• TRY IT
Rewrite all of the data below as a numbered list with no blank lines. Omit the pictures.

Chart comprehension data
┌──

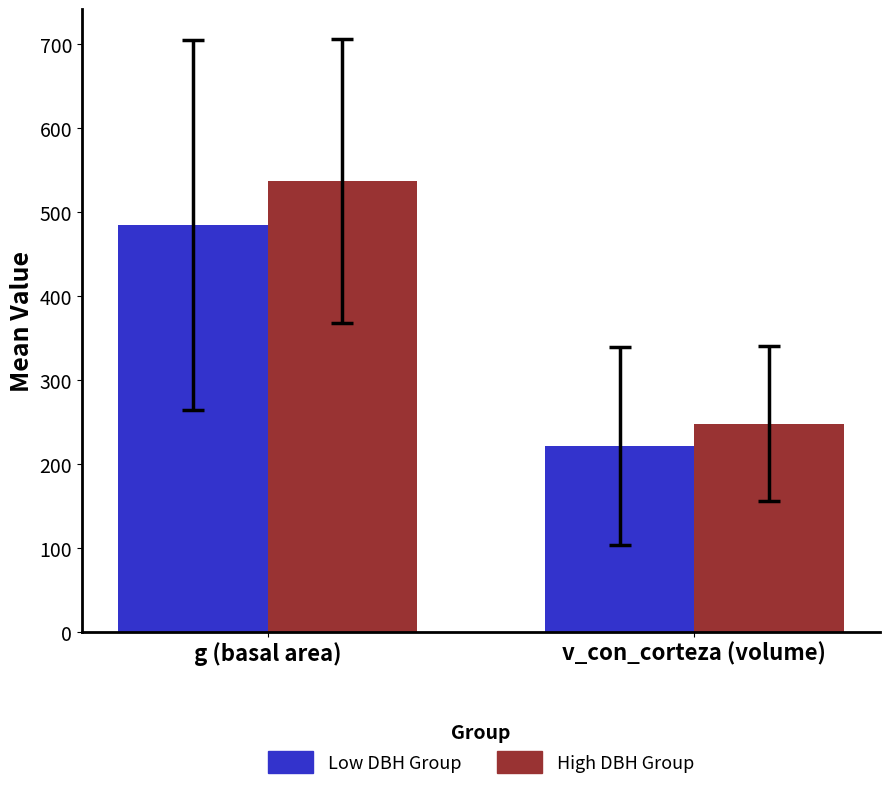

What is the label of the 1st bar from the left?

g (basal area)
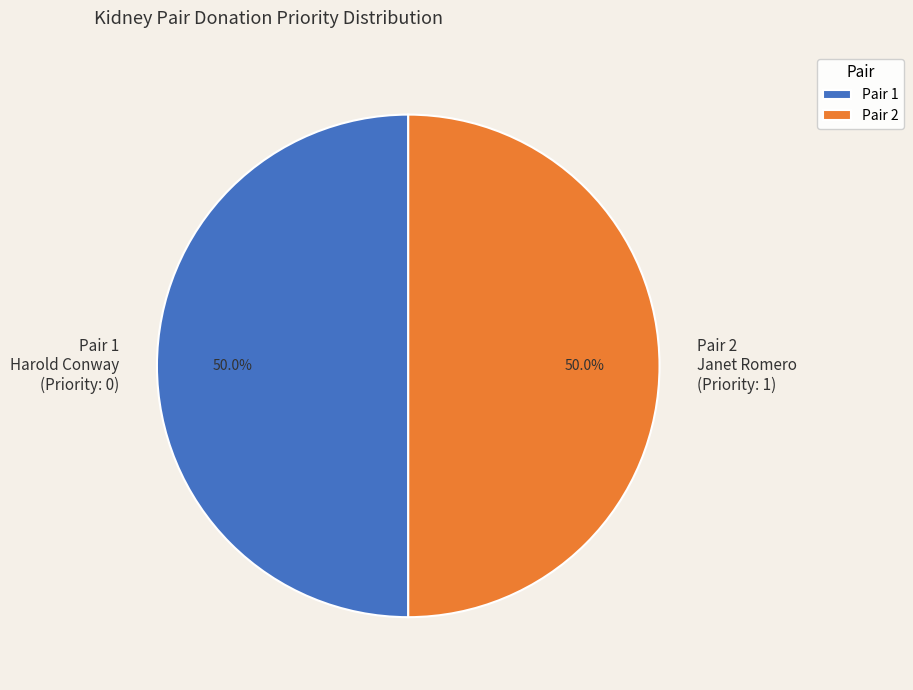

Combined, what portion of the pie is Pair 1 and Pair 2?

100.0%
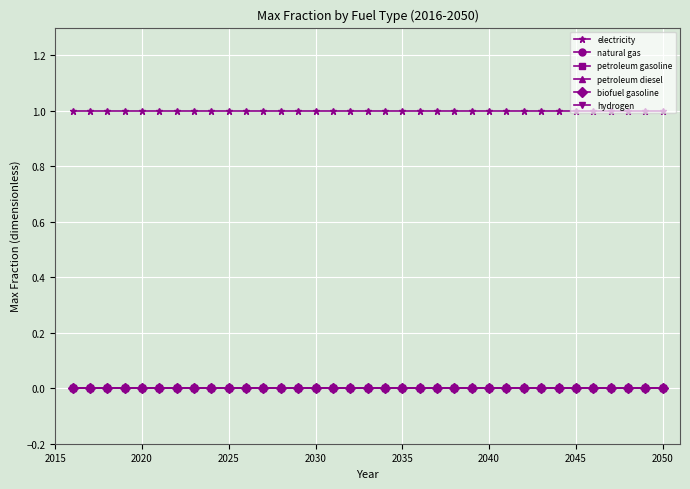

At how many categories does at least one series exceed 0?

35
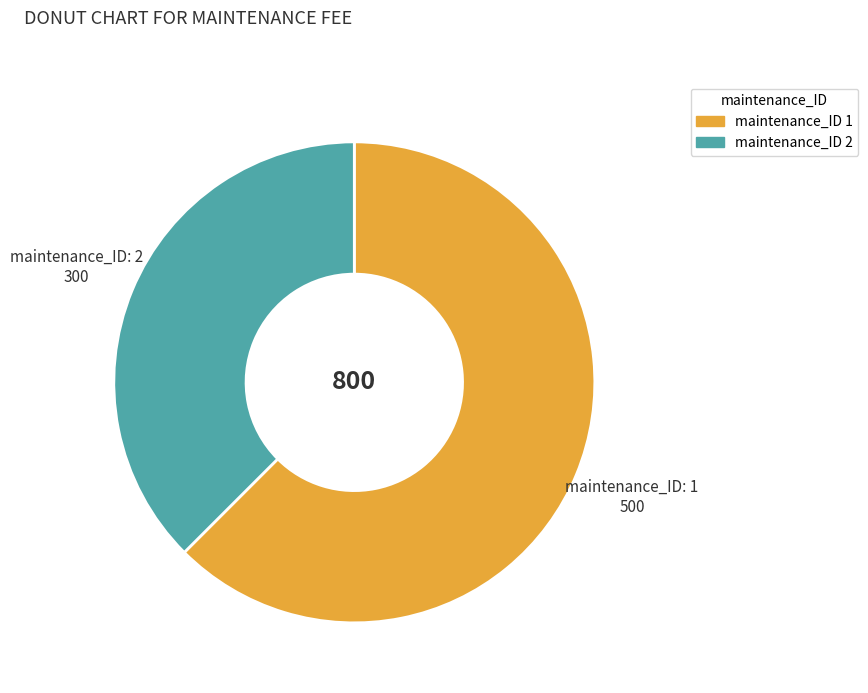

Is there a majority slice in this chart?

Yes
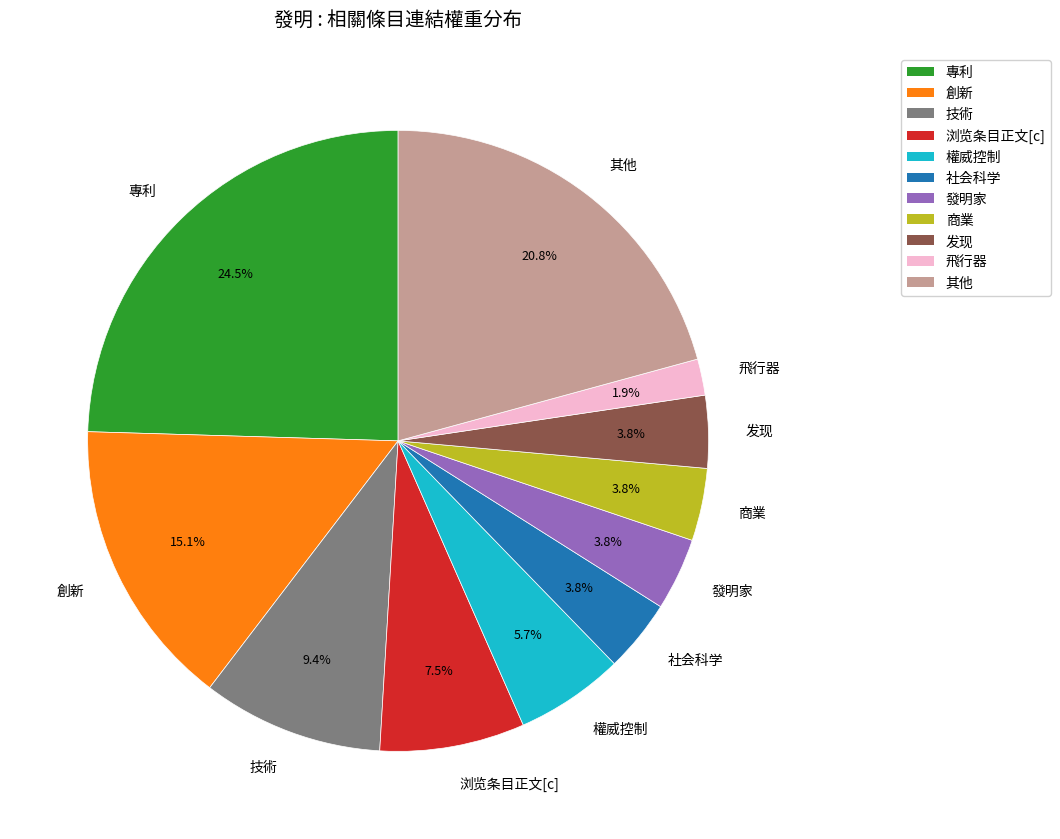

Approximately how many times larger is the value at 发现 compared to 飛行器?

2.0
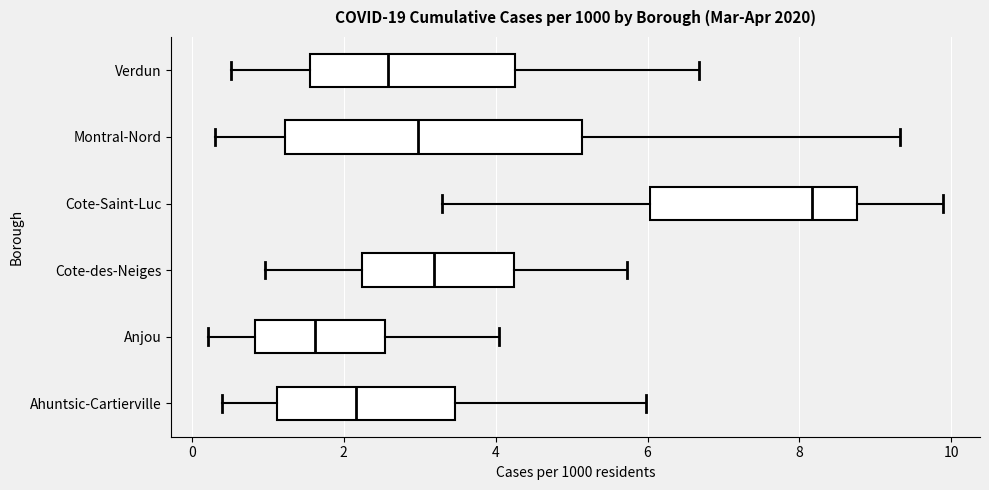

Which box has the furthest to the left median line?

Anjou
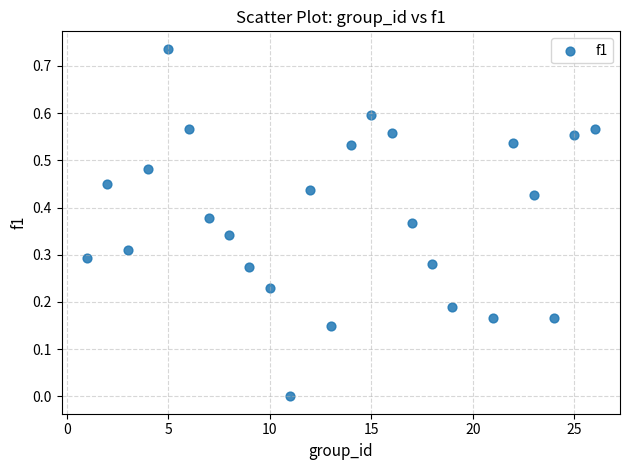

What is the range of X values (max minus min)?

25.0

└──

• ANSWER SECTION
1. What is the label of the 1st bar from the left?
2. g (basal area)
3. Combined, what portion of the pie is Pair 1 and Pair 2?
4. 100.0%
5. At how many categories does at least one series exceed 0?
6. 35
7. Is there a majority slice in this chart?
8. Yes
9. Approximately how many times larger is the value at 发现 compared to 飛行器?
10. 2.0
11. Which box has the furthest to the left median line?
12. Anjou
13. What is the range of X values (max minus min)?
14. 25.0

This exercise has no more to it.